The report said there was every reason to believe that U-210’s crew generally based their beliefs and hopes on Nazi propaganda. Several thought England would be crushed before 1943 was out, and that Germany and the United States would then come to terms, “particularly as America would sue for peace as soon as she learned that she was ‘fighting only for the Jews.’”
“The same prisoners claimed that all Germans knew of the discovery in some French archives of a secret document drawn up by Jews calling for sterilization of all Germans in the event of an Allied victory. They seemed personally frightened of the consequences of Germany losing the war.”
In fact, Theodore Newman Kaufman, an American Jew from New York, had self-published the 104-page book Germany Must Perish! in 1941. It advocated sterilization of all Germans and the territorial dismemberment of Germany, arguing it would achieve world peace. The Nazi Party used the book to support its case that Jews were plotting against Germany.
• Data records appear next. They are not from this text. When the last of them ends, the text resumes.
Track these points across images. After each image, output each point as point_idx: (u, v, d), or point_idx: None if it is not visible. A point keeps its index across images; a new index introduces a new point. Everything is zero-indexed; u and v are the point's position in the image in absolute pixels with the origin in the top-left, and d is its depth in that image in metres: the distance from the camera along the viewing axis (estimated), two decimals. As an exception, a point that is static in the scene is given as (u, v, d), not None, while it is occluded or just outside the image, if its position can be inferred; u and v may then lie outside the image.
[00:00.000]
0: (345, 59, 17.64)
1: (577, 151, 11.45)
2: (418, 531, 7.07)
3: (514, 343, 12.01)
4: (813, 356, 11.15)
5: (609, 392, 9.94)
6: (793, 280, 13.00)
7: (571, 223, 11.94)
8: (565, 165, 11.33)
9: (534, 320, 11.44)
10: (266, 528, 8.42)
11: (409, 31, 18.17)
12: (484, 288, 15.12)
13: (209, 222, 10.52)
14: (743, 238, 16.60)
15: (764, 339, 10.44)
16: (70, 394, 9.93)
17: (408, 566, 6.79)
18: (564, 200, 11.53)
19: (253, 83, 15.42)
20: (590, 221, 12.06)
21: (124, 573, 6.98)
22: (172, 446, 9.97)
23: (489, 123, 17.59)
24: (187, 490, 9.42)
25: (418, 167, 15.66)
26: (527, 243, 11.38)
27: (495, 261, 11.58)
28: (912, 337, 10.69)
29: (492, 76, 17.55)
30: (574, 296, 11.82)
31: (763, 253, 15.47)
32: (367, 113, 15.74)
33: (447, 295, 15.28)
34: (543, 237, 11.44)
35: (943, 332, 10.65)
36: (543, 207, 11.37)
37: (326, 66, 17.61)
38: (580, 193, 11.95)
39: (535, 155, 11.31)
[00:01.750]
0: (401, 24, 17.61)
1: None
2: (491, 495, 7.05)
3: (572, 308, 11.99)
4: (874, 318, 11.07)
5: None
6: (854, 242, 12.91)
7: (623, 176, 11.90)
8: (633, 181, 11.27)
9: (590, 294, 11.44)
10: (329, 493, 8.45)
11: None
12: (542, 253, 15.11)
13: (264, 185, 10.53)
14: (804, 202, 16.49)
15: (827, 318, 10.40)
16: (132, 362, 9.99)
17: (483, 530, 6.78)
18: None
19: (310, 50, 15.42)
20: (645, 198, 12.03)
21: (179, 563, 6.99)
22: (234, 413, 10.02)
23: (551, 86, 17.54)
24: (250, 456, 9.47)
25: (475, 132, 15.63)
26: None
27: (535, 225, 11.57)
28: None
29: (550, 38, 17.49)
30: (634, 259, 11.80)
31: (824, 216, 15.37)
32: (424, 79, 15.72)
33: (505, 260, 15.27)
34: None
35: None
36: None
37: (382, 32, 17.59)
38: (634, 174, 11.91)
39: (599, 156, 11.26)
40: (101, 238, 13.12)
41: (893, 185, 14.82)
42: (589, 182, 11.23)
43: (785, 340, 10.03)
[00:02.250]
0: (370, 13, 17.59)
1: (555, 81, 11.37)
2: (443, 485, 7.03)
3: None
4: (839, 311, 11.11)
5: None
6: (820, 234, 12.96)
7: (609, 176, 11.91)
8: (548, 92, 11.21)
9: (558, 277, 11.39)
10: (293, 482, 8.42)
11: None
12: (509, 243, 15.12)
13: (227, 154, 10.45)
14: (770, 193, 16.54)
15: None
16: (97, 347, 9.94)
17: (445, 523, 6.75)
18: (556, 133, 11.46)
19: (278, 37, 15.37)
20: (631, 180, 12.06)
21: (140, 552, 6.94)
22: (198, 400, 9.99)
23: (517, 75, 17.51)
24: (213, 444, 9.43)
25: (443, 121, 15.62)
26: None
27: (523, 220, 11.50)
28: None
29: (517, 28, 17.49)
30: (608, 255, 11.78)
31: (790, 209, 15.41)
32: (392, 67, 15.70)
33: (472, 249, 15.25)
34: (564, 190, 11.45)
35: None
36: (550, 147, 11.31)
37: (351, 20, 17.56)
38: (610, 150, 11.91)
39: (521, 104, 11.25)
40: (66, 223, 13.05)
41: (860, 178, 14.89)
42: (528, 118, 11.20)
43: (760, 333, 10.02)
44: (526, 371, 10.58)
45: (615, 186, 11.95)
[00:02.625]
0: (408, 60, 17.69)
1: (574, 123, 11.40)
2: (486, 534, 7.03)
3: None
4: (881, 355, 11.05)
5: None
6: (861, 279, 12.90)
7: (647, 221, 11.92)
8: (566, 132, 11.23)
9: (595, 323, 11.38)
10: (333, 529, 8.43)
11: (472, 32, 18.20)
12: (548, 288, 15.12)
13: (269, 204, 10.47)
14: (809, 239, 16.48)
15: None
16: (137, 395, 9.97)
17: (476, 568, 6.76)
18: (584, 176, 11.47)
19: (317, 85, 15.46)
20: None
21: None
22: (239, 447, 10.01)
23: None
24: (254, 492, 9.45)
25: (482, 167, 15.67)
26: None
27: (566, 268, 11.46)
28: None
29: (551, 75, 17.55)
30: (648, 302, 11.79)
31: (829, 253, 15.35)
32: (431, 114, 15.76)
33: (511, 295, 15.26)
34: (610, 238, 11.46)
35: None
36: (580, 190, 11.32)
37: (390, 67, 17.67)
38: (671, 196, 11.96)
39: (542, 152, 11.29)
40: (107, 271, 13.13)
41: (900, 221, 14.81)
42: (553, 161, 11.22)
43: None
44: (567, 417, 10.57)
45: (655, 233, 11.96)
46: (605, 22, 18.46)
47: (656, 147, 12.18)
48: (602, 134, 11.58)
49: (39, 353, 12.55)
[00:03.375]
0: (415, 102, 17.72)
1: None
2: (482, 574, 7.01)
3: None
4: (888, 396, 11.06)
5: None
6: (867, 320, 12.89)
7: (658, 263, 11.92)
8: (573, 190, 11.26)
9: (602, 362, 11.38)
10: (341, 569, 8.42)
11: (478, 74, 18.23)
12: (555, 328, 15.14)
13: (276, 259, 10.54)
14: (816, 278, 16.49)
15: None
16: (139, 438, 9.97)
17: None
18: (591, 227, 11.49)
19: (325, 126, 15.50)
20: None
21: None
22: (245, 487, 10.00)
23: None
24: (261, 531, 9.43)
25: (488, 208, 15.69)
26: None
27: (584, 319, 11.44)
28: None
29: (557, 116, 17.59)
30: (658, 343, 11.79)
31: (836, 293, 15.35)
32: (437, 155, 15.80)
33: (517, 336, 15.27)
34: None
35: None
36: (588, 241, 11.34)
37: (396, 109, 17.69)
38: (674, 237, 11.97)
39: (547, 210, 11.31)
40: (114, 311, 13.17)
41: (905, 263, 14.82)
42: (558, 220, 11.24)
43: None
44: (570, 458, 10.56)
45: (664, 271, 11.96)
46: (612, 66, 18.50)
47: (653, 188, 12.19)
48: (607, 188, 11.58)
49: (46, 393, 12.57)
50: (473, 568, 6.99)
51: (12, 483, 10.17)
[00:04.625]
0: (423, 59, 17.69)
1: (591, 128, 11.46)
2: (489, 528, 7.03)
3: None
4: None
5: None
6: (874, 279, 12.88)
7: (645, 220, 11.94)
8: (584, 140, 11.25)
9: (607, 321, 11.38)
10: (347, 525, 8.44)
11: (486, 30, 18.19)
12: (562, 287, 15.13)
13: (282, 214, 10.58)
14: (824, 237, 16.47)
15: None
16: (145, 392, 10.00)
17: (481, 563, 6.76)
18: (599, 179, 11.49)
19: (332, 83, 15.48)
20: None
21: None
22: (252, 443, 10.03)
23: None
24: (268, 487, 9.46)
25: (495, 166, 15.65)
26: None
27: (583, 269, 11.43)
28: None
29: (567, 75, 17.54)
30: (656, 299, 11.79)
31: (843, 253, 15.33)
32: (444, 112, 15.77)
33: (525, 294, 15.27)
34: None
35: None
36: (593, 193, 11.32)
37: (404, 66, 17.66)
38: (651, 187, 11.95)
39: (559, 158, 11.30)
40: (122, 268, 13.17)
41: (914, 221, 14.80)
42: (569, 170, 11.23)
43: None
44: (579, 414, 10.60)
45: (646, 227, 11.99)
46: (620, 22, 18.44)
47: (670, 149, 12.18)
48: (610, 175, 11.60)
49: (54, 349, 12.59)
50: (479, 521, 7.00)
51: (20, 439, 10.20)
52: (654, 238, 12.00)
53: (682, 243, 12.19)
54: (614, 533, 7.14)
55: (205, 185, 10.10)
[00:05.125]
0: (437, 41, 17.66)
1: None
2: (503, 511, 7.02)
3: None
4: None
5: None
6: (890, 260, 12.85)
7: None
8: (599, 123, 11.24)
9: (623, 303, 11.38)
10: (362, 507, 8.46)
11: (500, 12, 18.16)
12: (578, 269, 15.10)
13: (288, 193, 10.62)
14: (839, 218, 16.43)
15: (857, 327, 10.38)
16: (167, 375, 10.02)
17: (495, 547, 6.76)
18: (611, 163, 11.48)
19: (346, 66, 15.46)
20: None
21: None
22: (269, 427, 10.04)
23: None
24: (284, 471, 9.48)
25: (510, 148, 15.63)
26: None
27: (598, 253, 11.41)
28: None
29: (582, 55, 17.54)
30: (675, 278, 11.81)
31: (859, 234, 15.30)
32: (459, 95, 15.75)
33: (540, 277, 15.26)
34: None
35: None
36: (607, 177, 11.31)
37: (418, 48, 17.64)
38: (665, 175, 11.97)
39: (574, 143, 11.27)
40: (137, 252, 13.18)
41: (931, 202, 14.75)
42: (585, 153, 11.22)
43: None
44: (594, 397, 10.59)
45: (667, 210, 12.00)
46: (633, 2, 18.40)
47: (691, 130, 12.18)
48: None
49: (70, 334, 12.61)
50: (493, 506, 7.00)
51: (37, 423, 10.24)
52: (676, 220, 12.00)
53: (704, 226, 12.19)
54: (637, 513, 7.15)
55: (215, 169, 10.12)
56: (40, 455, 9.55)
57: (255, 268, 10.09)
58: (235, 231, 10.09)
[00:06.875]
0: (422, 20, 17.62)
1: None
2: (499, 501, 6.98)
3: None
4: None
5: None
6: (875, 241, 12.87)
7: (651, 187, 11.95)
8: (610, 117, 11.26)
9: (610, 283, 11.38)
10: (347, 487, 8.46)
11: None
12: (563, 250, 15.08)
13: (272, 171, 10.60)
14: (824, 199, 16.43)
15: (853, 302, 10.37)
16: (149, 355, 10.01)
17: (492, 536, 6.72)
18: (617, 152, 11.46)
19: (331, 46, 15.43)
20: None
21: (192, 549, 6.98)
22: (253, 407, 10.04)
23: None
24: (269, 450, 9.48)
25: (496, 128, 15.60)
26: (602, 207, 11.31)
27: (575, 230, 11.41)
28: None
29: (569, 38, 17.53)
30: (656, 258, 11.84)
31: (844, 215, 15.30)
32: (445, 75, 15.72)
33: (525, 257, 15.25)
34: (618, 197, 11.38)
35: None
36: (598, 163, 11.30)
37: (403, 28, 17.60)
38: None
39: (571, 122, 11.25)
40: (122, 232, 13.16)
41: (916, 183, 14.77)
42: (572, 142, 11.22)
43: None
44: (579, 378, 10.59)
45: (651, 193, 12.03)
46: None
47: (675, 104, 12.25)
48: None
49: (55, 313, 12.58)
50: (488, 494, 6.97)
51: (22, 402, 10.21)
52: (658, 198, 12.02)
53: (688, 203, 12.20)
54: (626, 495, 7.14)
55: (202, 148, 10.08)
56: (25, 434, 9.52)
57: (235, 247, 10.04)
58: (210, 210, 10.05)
“No man has ever done so irresponsible a disservice to the cause his nation is fighting and suffering for than…Nathan Kaufman,” journalist Howard K. Smith wrote after the book became known while he was visiting Germany. “His half-baked brochure provided the Nazis with one of the best light artillery pieces they have.”
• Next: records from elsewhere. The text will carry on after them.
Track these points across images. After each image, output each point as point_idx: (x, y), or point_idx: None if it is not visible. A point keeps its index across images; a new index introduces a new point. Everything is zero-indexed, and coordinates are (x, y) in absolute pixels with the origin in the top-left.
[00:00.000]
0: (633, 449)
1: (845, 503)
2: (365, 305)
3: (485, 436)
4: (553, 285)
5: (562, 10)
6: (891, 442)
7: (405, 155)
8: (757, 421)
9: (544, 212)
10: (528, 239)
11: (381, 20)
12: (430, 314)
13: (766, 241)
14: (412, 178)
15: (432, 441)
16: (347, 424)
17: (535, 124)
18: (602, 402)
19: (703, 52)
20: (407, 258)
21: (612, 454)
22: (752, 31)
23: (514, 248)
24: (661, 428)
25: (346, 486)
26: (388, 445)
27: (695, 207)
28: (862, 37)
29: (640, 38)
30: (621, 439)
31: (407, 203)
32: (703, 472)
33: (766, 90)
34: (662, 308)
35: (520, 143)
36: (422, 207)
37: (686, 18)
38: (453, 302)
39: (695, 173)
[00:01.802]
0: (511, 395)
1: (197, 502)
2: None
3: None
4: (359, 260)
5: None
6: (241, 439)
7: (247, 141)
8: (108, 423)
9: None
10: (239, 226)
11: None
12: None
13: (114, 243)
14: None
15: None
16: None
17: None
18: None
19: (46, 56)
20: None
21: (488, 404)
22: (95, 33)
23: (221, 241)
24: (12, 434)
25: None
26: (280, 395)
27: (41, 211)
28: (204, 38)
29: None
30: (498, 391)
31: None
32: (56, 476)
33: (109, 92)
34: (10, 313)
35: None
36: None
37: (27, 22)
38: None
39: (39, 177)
U-210’s crew mocked the Allied bombing of German cities, decrying the bombers’ “poor aim” and telling their captors that movies of the German bombing of London were widely shown as visual proof of retaliation for English bombing of Germany.
The report doesn’t say where the prisoners were interrogated, but U-boat crews and other PoWs were typically landed in New England and then taken to Fort Hunt, Virginia, an army-navy interrogation center outside Washington, D.C. Once interrogations were completed, they were transferred to a prisoner-of-war camp.
Some 425,000 German PoWs were held in 700 camps throughout the United States during the war; another 34,000-plus were in 40 camps in Canada.
While the fate of most of U-210’s crew is unknown, many would have been returned to a partitioned Germany after the war, although many PoWs returned to settle in North America over the years.
Günther Göhlich was one of them. He became a veterinarian and died in Toronto in 2014, age 95. His obituary said he would be remembered for his love of animals, nature and sailing, which it said he developed in the Kriegsmarine.
He was apparently a good card and chess player, skills “he perfected during his time when he was held captive by the Yankees as a PoW.”
The obituary said he would also be remembered for “his kindness and generosity, sense of fairness, his honesty, his directness and for holding his own point of view on any subject he held close to his heart.”